Anhydrous Ammonia (NH3)

Ammonia (NH3) is a pungent, colorless, toxic gas more commonly referred to as anhydrous ammonia. When ammonia is added to carbon dioxide to create urea, it is the building block chemical for many agricultural fertilizers. Until the end of the nineteenth century, approximately all fertilizers were organic in the modern sense.  They were  obtained from composting agricultural, animal and human waste. As the world population got larger, so did its need to feed itself. Lots of years of slash and burn agriculture, along with harvesting the same crops in the same fields for decades had led to severe soil depletion. Imported guano was getting expensive as crops yields were falling.

Haber’s process of directly combining nitrogen and hydrogen to create ammonia gave birth to an entire synthetic fertilizer industry in Europe and North America. Once good quality, abundant and inexpensive ammonia became available, in addition to agricultural chemicals, a original synthetic dye industry developed, as well as the first successful automatic document duplication process.

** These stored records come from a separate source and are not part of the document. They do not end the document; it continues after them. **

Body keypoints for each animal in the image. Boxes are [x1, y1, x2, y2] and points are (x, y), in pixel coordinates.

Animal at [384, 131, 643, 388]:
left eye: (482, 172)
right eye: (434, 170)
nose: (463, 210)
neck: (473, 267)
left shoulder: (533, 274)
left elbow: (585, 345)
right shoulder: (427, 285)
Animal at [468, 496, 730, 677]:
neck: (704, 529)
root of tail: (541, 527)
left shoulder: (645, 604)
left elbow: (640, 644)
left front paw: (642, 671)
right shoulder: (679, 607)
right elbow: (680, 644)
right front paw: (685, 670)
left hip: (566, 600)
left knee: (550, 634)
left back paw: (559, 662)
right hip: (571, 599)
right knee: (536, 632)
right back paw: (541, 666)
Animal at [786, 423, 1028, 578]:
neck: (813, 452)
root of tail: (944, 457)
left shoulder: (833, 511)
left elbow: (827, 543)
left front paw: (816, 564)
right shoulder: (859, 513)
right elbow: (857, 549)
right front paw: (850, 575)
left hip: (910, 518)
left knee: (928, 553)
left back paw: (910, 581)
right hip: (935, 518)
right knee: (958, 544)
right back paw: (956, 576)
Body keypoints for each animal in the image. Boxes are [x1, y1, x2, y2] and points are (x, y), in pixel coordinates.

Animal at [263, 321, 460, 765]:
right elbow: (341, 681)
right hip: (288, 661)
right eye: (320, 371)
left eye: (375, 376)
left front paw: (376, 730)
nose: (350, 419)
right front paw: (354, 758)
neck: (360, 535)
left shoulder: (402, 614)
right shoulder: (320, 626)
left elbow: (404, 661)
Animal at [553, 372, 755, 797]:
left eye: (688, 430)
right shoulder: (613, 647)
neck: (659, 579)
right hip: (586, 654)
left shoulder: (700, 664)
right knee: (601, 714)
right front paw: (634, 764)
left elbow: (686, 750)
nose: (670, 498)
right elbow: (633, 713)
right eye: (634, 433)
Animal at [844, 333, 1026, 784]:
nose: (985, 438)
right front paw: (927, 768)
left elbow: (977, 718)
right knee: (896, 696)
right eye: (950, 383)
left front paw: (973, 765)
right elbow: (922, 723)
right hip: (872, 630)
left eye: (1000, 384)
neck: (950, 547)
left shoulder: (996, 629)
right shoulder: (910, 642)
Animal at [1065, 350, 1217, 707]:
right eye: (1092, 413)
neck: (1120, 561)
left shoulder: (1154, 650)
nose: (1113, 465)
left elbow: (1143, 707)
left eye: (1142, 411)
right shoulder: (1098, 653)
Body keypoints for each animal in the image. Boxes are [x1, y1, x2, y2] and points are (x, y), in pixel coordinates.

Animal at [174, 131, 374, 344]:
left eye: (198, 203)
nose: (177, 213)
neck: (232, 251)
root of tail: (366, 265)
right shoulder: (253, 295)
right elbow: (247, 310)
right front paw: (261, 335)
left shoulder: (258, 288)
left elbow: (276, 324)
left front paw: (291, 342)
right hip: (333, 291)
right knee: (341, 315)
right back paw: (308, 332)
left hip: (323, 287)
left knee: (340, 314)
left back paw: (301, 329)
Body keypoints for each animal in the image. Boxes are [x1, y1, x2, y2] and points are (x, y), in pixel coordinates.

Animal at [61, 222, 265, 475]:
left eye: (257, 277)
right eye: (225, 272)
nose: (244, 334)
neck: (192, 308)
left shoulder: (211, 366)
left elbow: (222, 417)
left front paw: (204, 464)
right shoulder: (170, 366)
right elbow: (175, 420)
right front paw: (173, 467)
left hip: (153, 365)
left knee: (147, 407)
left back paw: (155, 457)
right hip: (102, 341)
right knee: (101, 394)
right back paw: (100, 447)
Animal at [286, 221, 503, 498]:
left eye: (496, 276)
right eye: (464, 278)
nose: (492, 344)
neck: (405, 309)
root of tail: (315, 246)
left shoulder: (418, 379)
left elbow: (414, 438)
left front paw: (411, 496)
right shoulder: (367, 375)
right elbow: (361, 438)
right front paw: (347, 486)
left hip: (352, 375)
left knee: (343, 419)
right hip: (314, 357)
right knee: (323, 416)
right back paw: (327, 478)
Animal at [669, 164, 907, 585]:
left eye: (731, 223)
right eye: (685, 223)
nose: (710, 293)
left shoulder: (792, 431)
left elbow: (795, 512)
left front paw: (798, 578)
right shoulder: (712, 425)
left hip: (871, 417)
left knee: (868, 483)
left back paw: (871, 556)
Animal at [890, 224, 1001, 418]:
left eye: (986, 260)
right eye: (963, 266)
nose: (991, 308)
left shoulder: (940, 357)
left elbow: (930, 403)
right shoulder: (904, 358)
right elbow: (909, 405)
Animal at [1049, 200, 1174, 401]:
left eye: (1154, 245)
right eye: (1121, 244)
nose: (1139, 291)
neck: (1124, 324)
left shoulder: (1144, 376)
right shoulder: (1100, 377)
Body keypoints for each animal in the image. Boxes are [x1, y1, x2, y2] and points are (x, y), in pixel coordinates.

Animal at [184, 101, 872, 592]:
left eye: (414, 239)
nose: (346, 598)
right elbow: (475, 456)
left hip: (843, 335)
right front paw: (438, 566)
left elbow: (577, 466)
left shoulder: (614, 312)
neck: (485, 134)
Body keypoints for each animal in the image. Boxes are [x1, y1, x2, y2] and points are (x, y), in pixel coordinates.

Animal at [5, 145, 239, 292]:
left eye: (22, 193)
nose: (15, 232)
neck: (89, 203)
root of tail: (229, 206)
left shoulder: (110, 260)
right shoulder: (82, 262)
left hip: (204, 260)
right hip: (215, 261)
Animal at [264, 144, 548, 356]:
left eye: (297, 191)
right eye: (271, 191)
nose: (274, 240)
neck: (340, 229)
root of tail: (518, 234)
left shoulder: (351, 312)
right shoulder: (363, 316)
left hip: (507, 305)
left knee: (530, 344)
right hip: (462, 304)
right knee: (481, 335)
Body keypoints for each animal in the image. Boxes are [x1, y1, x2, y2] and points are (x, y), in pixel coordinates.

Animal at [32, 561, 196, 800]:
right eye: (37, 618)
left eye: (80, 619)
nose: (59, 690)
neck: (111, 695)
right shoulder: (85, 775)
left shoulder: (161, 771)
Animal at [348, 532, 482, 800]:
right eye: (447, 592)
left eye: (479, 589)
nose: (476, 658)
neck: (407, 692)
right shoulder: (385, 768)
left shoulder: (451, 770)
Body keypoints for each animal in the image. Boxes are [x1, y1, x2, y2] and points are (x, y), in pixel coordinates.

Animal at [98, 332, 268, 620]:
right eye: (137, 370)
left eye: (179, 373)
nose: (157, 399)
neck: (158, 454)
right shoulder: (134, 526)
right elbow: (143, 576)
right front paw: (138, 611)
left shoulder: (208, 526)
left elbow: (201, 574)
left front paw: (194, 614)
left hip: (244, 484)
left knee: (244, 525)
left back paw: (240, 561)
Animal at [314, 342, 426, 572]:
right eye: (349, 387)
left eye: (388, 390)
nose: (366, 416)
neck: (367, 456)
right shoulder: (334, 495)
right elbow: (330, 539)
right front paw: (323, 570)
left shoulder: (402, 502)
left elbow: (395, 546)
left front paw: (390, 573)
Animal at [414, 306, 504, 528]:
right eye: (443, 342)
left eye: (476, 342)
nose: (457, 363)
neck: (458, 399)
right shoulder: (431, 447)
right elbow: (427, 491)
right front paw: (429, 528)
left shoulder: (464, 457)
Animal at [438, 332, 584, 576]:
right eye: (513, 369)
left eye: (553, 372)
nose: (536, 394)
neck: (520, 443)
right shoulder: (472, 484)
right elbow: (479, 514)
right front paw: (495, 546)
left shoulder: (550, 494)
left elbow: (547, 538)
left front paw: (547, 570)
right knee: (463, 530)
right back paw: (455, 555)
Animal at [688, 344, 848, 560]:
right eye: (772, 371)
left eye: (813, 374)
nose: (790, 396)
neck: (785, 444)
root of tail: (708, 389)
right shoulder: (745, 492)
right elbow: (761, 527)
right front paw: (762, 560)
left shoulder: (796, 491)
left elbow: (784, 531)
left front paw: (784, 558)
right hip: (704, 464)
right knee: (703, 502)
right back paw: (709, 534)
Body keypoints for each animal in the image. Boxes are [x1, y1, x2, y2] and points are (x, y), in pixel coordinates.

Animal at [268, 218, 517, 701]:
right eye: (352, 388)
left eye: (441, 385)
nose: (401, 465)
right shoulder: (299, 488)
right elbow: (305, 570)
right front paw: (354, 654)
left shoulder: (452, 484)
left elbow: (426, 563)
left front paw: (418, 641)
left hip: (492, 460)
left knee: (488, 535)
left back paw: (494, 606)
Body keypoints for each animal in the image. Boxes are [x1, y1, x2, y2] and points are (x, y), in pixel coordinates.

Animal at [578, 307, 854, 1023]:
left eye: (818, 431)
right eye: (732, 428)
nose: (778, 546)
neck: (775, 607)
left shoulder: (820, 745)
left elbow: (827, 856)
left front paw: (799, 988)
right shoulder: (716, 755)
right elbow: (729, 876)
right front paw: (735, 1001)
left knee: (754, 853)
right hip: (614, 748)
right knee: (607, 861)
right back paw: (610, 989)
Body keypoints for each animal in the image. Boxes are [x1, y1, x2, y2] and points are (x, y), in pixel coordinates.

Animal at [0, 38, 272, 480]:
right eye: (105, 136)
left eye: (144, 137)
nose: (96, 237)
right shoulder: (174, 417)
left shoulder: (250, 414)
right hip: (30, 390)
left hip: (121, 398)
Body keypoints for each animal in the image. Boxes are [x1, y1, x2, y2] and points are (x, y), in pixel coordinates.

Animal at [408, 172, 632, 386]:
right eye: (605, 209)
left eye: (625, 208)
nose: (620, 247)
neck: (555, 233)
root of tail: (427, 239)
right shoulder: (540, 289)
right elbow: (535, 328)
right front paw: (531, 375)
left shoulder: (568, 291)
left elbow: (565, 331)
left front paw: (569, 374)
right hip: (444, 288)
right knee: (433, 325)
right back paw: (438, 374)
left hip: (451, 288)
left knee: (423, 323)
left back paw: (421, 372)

In our time most world-scale ammonia is created and directly consumed in the agriculture industries. Cylinder quantities of Anhydrous 99.99% Pure Ammonia are also used in agricultural and fertilizer research, metal treatment, wastewater treatment and pharmaceuticals, and when mixed with water to create aqueous ammonia, in cleaning products. Ultra High Purity Ammonia, 99.999% is used as a blending component in calibration gases for emission and personal hygiene monitoring, as well as some specialty semiconductor manufacturing.

Springfield customers looking for a reliable, local source to produce ammonia specialty gases should contact ILMO Products Company. Their strong record of service in the area coupled with the backing from PurityPlus® Specialty Gases makes giving them an easy decision.